Komisi Pemberantasan Korupsi (KPK) menyatakan bahwa kasus korupsi yang menyebabkan kerugian keuangan dan perekonomian negara terus meningkat secara signifikan setiap tahunnya. Pernyataan ini disampaikan oleh Kepala Biro Hukum KPK Iskandar Marwanto dalam sidang pengujian materiil Pasal 2 ayat (1) dan Pasal 3 Undang-Undang Nomor 31 Tahun 1999 tentang Pemberantasan Tindak Pidana Korupsi (UU PTPK/Tipikor) sebagaimana telah diubah dengan UU 20/2001.
Sidang Perkara Nomor 142/PUU-XXII/2024 dan 161/PUU-XXII/2024 ini turut menghadirkan Mahkamah Agung (MA) dan Kepolisian RI sebagai Pihak Terkait, bersama Ahli dan Saksi yang dihadirkan Pemohon Perkara Nomor 161/PUU-XXII/2024. Keterangan disampaikan di hadapan para Hakim Mahkamah Konstitusi (MK) pada Rabu (16/7/2025) di Ruang Sidang Pleno, Jakarta.
Menurut Iskandar, tindak pidana korupsi yang didakwa menggunakan Pasal 2 ayat (1) dan/atau Pasal 3 UU Tipikor dapat dikelompokkan menjadi tujuh modus utama, yaitu korupsi berkaitan dengan kerugian keuangan negara, suap menyuap, pemerasan, penggelapan dalam jabatan, perbuatan curang, benturan kepentingan dalam pengadaan, dan gratifikasi.
“Sehingga menunjukkan bahwa korupsi yang mengakibatkan kerugian keuangan negara tersebut secara riil terjadi setiap tahun,” ujar Iskandar dalam keterangan tertulis, dikutip pada Kamis, 17 Juli 2025
Ia menjelaskan bahwa penambahan prasyarat dalam unsur pasal-pasal yang diuji, sebagaimana dikehendaki Pemohon, akan mengakibatkan duplikasi perbuatan yang dilarang.
Modus seperti suap, penyalahgunaan jabatan, pemerasan, perbuatan curang, benturan kepentingan dalam pengadaan, dan penerimaan gratifikasi, sejatinya merupakan bentuk delik tersendiri dalam UU Tipikor dengan sanksi terpisah.
Iskandar menegaskan bahwa keadaan-keadaan tersebut hanyalah modus atau cara sebagai perwujudan konkret dari perbuatan melawan hukum atau penyalahgunaan wewenang dalam delik yang mengakibatkan kerugian negara atau perekonomian negara.

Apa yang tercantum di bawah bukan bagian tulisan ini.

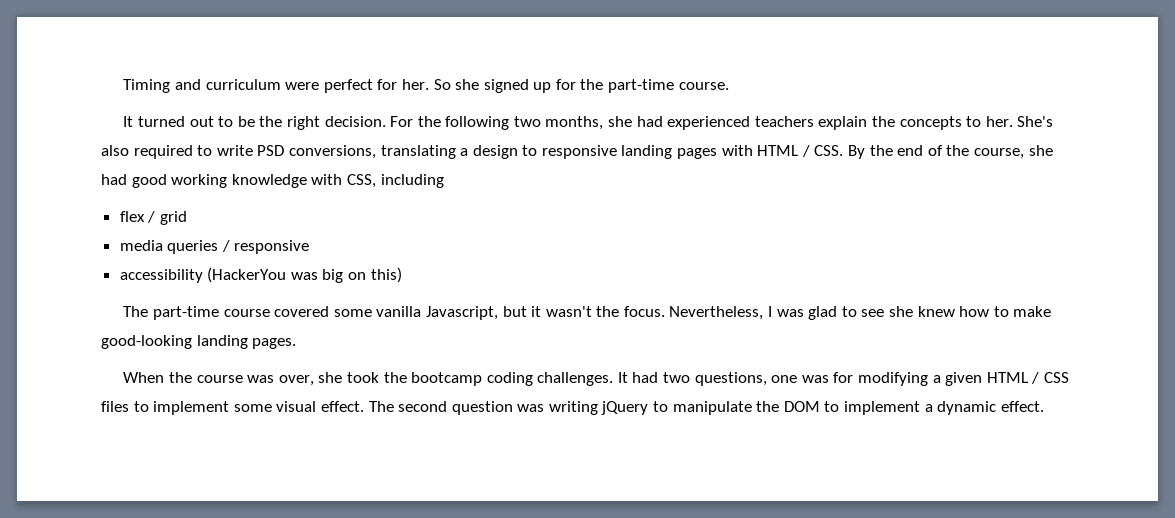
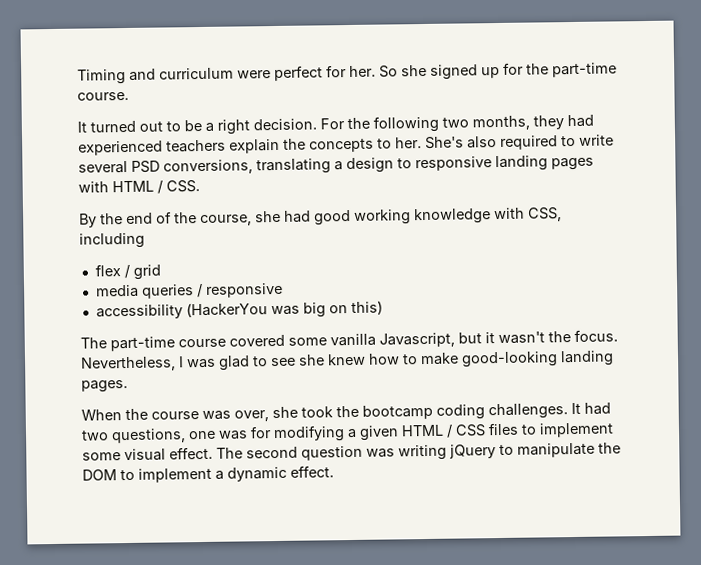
[259,116,283,127] the -> [205,122,214,132] a
[608,116,633,127] she -> [533,115,564,130] they
(253, 150) none -> [78,160,128,174] several
(844, 150) none -> (200, 186) //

Oleh karena itu, dalam pembuktiannya, hal-hal tersebut tidak harus dibuktikan secara terpisah sebagai unsur, melainkan sudah tercakup dalam pembuktian unsur melawan hukum atau menyalahgunakan kewenangan.

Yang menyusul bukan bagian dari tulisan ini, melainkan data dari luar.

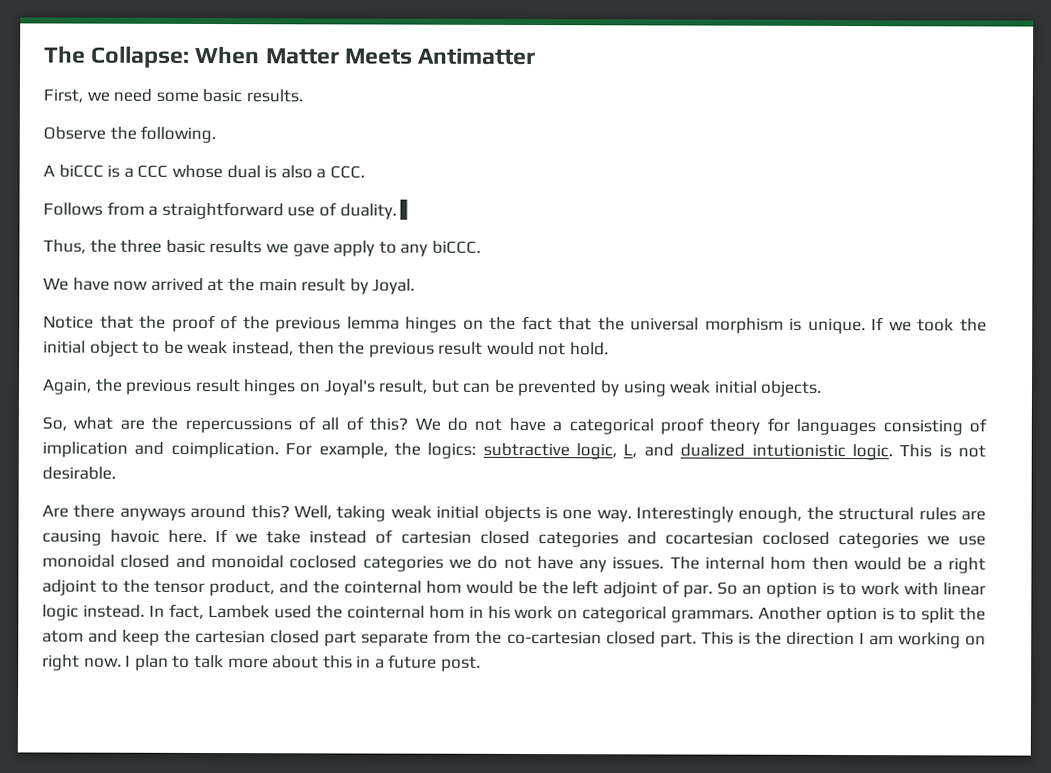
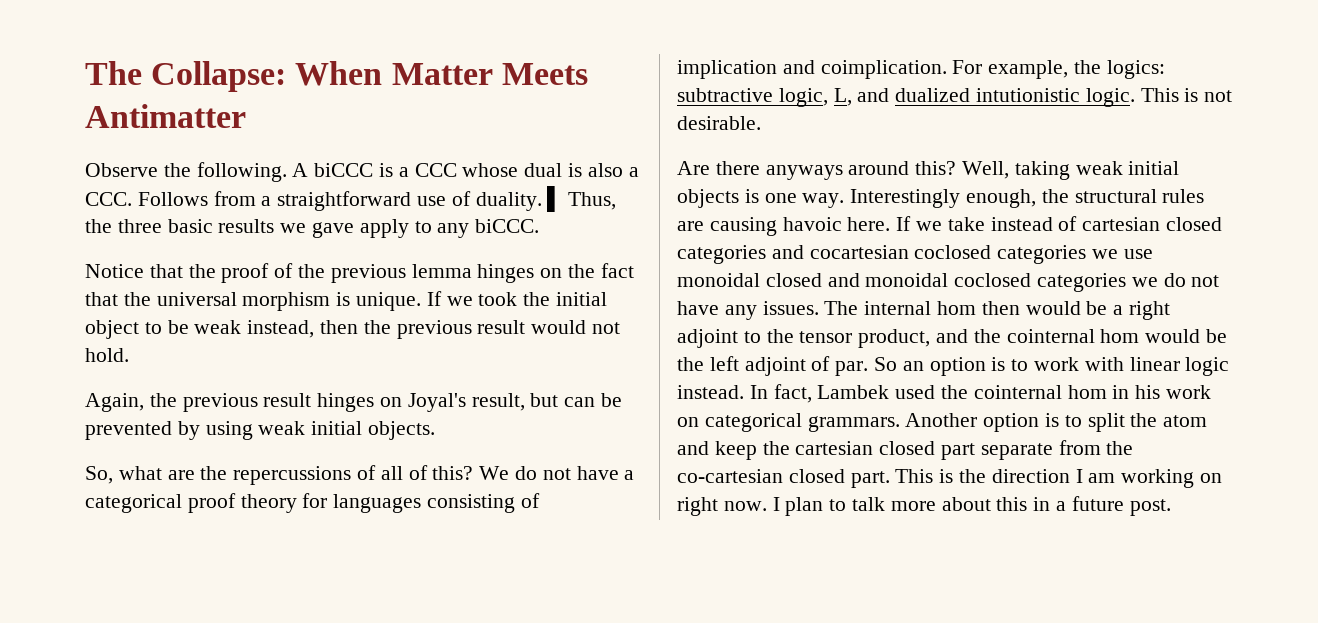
[43,88,303,103] // First, we need some basic results. -> (246, 116) none
(217, 134) // -> (287, 172) none
(365, 172) // -> (132, 199) none
(415, 210) // -> (563, 199) none
[43,277,416,295] // We have now arrived at the main result by Joyal. -> (540, 226) none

Iskandar turut menyoroti signifikansi pengaturan korupsi kerugian keuangan/perekonomian negara, tidak hanya secara normatif tetapi juga secara empiris. Ia mengutip analisis dari laporan riset Indonesia Corruption Watch (ICW) berjudul “Tren Vonis Kasus Korupsi” tahun 2014 hingga 2023.
Berdasarkan riset putusan pengadilan, jumlah total kerugian negara yang ditimbulkan korupsi pada periode tersebut secara nasional mencapai lebih dari Rp 291,5 triliun.
KPK sendiri telah menangani 310 perkara tindak pidana korupsi kerugian keuangan/perekonomian negara berdasarkan ketentuan Pasal 2 dan Pasal 3 UU Tipikor sejak 2014 hingga Mei 2025. Total kerugian keuangan negara atau perekonomian negara dalam perkara tipikor yang ditangani KPK pada 2018-2025 mencapai lebih dari Rp 25,1 triliun.